Many of the first recorded wines were rosé. These lighter libations were watered-down field blends of both white and red grapes. In ancient Greece, it was considered civilized to dilute the wine, but these early examples were a far cry from the rosés of today. Instead, they were slightly off-dry and tannic from contact with the grape skins, seeds, and stems.
In the 6th century BC, the Phocaeans brought grapevines to Massalia, (modern-day Marseille) in southern France. The wines they produced were field blends of white and red grapes, which were naturally light in colour. These pleasant pink wines were the talk of the Mediterranean. By the time the Romans landed later in Provence, they had already heard all about the ‘pink wines of Massalia,’ used their super-connected trade networks to make them popular around the Mediterranean. Even today, the south of France is still considered the epicentre of rosé.
Credit – Victoria James, Drink Pink: A Celebration of Rosé
How Rosé is produced
As with red wine, rosé production starts with the picking of grapes that are then crushed manually or mechanically inside a vat. The grape berries’ skin and juice are left to react with each other for a few hours, commonly between four to eight hours to be precise before the skins are removed and the liquid is left to ferment on its own, without the grape’s skin.

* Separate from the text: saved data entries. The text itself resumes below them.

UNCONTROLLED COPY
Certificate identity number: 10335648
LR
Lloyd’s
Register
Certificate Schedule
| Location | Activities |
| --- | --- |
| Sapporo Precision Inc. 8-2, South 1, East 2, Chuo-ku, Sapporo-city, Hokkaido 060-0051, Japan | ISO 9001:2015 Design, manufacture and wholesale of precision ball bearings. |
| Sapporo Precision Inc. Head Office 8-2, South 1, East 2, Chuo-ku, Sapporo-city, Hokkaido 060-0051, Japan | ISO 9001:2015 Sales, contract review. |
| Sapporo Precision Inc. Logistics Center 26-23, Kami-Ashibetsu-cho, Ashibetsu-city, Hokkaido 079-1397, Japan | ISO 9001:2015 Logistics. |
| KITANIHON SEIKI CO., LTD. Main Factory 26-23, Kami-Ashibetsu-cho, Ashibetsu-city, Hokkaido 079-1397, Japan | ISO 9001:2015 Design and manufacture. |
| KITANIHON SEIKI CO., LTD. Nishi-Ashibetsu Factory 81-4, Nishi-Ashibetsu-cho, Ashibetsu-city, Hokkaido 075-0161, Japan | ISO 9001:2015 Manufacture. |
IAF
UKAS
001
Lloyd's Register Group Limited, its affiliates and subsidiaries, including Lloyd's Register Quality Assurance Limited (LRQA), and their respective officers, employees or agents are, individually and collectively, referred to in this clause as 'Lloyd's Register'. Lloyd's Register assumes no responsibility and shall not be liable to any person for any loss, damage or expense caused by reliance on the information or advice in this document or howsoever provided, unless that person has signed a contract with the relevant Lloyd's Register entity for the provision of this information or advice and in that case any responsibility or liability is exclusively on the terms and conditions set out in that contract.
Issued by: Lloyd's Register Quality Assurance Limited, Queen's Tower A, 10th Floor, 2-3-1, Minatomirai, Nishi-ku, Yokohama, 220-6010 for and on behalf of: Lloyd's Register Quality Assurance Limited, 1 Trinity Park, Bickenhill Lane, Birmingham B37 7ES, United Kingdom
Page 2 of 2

The result is a lighter, pink colour. In the case of deeper-coloured red wines, the skin and juices are left alone for a more extended period. All wine colour is derived from the skins, so the longer the contact, the more colour extraction. Another technique some rosé manufacturers use is to blend red and white wines to produce a lighter rosé colour. But this technique is only allowed in the Champagne region in France.